For the example " Example: Custom interfaces with choice, manual NER, free-form input and custom API loader", Could you please let me know how to create "cat_facts_data"?
cat_facts_data in the example command is the first argument of the recipe, so the name of the dataset that the annotations will be saved to. This is is a name you can choose, and when you annotate, Prodigy will create this dataset in your database and your annotations will be saved to it. You can then export your annotations using the db-out command with the name of your dataset, i.e. cat_facts_data.
The example recipes in the repo are slightly simplified and set up to work as standalone functions – we definitely want to give them another update, though, for the next release to reflect some of the newer features we added.
If you want to see the exact code Prodigy runs in the built-in recipes, you can always run prodigy stats to find the location of your local Prodigy installation, and then check out the Python files in prodigy/recipes.
Now I have raw data and patterns, and uses Spacy to generate "doc".
You mentioned " you can create data in Prodigy's format pretty easily using the processed doc. ... You can then add it to a dataset using Prodigy's database API: https://prodi.gy/docs/api-database#database"
Could you please show me some sample codes to generate prodigy dataset from Spacy "doc"?

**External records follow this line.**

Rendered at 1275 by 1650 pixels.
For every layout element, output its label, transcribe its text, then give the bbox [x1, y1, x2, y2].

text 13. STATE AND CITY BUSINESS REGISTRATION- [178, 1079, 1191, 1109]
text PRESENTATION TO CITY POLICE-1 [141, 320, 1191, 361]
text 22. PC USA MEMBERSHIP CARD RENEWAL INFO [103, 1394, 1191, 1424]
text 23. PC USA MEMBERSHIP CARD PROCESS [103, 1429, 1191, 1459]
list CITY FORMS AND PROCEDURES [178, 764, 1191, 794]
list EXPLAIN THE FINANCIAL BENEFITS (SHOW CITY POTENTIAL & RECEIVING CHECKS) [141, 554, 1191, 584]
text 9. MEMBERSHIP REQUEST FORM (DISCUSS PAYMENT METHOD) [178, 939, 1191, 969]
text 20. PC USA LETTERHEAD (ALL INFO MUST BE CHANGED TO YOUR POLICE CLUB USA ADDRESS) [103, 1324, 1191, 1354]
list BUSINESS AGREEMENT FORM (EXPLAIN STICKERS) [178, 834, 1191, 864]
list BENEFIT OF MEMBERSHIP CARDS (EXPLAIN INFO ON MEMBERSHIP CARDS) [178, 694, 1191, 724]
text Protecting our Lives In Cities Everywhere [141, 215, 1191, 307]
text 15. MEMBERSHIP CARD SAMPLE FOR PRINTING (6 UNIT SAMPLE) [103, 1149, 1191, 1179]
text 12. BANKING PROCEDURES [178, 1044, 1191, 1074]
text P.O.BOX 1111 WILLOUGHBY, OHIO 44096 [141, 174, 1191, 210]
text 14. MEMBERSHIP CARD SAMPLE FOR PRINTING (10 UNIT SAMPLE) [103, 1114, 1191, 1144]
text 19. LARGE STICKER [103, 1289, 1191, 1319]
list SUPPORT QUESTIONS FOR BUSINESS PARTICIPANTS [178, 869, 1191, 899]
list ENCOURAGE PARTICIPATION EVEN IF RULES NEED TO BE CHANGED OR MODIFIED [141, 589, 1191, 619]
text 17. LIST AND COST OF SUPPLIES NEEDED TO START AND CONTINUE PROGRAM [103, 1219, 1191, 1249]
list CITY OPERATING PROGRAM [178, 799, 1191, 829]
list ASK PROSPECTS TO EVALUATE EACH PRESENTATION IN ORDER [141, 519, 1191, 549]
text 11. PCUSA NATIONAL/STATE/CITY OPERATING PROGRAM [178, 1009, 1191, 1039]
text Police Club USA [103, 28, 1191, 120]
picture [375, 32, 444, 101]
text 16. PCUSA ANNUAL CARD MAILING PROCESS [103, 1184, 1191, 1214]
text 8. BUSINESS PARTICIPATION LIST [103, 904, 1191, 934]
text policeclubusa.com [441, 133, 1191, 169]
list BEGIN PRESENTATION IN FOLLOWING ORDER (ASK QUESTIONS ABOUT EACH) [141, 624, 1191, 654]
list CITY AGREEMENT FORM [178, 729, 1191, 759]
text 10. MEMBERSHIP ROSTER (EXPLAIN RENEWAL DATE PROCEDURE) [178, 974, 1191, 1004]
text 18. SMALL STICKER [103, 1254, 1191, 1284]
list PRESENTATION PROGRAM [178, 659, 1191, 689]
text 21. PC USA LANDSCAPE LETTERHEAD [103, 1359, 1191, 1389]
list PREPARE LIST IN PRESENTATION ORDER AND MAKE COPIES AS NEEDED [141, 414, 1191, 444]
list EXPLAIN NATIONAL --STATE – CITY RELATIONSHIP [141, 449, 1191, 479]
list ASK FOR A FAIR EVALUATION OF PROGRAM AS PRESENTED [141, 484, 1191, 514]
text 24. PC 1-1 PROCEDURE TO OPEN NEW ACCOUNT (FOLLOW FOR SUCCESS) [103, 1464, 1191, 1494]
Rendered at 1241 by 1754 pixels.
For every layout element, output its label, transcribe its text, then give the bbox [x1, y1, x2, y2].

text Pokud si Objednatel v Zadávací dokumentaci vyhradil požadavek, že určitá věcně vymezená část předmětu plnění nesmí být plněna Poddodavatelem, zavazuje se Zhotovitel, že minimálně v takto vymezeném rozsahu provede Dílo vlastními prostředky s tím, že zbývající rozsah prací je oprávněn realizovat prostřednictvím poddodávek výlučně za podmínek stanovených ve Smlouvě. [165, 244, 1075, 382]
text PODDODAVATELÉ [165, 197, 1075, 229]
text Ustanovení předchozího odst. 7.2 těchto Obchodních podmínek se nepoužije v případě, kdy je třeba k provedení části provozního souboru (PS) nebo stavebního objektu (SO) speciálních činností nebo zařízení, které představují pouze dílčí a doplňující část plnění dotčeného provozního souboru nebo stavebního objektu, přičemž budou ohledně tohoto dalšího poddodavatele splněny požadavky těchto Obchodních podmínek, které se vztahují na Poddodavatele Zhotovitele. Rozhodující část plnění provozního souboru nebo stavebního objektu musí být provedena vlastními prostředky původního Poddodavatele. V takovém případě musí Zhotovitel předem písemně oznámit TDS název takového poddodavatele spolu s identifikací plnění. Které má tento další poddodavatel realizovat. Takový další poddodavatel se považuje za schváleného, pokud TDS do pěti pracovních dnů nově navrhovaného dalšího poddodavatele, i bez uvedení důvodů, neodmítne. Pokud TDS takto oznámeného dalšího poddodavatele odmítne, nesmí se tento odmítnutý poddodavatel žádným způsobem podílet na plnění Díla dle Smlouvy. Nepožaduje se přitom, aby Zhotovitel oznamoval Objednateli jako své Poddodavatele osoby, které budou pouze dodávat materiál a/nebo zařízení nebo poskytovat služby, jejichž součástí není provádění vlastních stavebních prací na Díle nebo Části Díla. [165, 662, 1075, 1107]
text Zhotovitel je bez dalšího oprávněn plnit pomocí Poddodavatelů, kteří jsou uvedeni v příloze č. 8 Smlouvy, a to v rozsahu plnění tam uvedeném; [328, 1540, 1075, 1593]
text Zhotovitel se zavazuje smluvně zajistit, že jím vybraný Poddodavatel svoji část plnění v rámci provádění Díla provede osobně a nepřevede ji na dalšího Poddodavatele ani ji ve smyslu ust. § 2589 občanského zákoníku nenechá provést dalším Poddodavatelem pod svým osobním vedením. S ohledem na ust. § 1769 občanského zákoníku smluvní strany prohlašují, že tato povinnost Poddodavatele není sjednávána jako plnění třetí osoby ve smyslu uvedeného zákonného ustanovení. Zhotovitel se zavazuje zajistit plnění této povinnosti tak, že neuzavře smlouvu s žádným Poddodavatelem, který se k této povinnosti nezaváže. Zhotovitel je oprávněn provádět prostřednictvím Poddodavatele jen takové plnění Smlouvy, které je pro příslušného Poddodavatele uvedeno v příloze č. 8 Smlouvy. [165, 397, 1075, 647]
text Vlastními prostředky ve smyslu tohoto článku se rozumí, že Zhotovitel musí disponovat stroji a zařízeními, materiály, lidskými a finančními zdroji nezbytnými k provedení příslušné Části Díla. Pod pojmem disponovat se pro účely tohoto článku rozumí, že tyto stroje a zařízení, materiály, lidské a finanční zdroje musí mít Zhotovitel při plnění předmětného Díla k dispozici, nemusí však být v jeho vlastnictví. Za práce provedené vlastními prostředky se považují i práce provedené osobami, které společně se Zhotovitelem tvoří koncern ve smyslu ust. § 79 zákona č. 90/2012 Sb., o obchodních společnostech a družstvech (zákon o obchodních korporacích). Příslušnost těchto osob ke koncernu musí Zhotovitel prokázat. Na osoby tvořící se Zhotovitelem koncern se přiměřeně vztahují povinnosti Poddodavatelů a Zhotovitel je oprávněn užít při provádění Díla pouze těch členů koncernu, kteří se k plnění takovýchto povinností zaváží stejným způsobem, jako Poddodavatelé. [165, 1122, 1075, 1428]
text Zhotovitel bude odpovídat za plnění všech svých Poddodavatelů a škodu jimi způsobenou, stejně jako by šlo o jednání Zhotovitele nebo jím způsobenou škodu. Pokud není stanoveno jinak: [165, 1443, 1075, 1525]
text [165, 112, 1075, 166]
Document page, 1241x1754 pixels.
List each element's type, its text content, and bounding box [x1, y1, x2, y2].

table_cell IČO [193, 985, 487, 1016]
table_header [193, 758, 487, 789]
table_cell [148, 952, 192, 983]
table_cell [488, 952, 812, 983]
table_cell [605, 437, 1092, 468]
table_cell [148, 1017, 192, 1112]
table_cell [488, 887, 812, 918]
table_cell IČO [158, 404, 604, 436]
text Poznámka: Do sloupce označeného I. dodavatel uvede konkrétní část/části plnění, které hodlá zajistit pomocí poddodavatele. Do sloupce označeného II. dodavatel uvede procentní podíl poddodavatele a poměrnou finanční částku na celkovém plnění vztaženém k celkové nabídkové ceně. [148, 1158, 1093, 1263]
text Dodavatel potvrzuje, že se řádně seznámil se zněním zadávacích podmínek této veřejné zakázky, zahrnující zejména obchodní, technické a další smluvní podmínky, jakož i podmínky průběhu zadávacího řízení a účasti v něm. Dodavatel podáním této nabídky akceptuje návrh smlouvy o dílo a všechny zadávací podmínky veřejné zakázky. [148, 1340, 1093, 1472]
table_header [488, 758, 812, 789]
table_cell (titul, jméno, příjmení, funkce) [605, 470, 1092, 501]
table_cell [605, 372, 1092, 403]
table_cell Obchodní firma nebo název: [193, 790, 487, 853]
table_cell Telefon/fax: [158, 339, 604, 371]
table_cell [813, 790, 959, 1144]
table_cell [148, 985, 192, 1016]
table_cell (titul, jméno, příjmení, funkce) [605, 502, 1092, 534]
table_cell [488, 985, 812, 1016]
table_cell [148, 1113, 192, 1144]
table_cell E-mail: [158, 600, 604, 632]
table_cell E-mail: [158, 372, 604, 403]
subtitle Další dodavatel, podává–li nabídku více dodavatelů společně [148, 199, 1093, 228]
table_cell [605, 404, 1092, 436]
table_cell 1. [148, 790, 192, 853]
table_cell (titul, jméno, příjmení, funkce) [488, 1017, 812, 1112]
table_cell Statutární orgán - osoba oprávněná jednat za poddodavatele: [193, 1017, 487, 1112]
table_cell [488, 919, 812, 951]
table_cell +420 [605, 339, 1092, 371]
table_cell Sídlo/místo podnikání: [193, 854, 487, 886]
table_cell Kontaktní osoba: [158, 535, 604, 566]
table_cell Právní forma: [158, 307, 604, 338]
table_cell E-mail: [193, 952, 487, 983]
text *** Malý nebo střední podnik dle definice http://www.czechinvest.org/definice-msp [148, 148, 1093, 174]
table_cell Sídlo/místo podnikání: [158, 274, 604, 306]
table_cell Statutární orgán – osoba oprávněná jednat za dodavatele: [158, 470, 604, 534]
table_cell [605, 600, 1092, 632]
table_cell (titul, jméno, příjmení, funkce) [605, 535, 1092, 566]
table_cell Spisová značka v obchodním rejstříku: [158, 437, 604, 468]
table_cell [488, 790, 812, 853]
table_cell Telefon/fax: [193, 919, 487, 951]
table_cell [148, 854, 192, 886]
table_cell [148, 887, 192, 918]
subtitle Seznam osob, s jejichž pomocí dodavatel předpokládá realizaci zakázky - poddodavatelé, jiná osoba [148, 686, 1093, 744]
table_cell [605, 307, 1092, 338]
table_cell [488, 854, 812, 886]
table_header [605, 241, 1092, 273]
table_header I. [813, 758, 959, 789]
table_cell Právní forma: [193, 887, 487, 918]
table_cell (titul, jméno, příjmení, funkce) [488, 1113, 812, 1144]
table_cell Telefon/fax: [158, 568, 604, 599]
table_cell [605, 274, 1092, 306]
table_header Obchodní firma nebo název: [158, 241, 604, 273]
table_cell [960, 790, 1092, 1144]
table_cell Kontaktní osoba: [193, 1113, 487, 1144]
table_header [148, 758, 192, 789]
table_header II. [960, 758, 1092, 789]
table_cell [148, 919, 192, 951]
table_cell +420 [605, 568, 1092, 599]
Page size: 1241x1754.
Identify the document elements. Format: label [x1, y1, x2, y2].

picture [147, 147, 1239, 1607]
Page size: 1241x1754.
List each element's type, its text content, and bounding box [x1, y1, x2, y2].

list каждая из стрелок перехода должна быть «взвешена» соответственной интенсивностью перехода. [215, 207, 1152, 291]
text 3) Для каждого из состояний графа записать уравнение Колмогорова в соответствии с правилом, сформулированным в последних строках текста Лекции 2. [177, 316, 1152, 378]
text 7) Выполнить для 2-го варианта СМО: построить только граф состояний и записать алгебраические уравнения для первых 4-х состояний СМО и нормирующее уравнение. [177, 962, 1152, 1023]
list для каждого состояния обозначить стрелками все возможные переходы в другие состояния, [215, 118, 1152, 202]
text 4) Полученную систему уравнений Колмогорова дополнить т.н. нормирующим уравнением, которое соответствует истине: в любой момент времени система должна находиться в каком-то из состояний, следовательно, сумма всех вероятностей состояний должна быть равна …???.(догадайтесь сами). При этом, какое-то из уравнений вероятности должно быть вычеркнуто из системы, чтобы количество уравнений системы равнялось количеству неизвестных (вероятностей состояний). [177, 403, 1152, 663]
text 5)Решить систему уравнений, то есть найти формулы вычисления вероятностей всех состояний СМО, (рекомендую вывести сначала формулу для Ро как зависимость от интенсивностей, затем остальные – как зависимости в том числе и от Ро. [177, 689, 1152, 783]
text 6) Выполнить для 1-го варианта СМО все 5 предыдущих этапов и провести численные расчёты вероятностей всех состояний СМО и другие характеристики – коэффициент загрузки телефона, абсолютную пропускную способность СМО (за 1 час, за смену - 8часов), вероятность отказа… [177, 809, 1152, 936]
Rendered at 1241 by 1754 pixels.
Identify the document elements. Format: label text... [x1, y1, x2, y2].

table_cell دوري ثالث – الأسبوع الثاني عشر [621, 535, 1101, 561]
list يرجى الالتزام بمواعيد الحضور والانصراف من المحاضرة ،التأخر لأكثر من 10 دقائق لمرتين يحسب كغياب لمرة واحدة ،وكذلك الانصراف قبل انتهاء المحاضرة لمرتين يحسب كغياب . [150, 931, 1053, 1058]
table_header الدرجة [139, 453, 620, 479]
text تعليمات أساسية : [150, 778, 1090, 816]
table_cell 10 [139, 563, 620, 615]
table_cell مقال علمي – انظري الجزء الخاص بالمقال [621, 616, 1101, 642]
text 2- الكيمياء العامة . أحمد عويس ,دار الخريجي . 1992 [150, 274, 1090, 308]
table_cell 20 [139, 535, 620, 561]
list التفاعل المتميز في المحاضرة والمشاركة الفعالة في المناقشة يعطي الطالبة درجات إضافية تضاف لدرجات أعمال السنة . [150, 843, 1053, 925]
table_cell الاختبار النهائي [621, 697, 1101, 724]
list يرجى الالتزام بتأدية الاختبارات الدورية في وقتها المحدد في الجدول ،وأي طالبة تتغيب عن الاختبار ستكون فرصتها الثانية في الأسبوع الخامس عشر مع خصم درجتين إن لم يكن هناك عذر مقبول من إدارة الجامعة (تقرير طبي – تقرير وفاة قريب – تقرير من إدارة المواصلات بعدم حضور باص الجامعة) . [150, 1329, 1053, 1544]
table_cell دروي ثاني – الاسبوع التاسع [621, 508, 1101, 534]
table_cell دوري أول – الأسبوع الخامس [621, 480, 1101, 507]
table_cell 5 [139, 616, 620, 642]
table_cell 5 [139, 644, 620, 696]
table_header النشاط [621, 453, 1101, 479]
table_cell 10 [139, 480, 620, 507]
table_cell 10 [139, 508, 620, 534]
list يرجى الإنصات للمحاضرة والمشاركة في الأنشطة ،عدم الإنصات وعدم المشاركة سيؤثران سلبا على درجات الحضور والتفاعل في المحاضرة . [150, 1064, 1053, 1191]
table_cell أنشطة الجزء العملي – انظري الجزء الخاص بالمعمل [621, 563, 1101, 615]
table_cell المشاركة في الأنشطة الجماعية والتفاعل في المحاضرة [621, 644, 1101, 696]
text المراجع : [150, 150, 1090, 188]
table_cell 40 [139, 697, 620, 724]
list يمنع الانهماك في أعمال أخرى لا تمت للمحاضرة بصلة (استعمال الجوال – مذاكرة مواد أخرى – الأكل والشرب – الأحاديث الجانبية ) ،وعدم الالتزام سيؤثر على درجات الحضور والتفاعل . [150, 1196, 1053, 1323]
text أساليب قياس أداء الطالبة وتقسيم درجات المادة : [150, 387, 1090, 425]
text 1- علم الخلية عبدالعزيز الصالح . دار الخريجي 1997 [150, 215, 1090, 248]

In general, you can always write your own filter function in your custom recipe – streams are regular Python generators, so you can do something like this and apply any filtering you need:
def filter_stream(stream):
for eg in stream:
# filter based on some properties in the example here
yield eg
The update callback also gives you access to the batches of annotated examples that are submitted in the UI. You could then store any information about those already annotated examples in a variable in your recipe function that the filter_stream generator also has access to. This way, it can respond to collected annotations (which is also how annotating with a model in the loop works under the hood).
def update(answers):
# do something with the answers here
...
One thing to keep in mind is that the stream and answers are sent in batches. So any update you make based on collected annotations will only affect the next batch that's being created afterwards (not the examples that are already queued up for annotation in the app).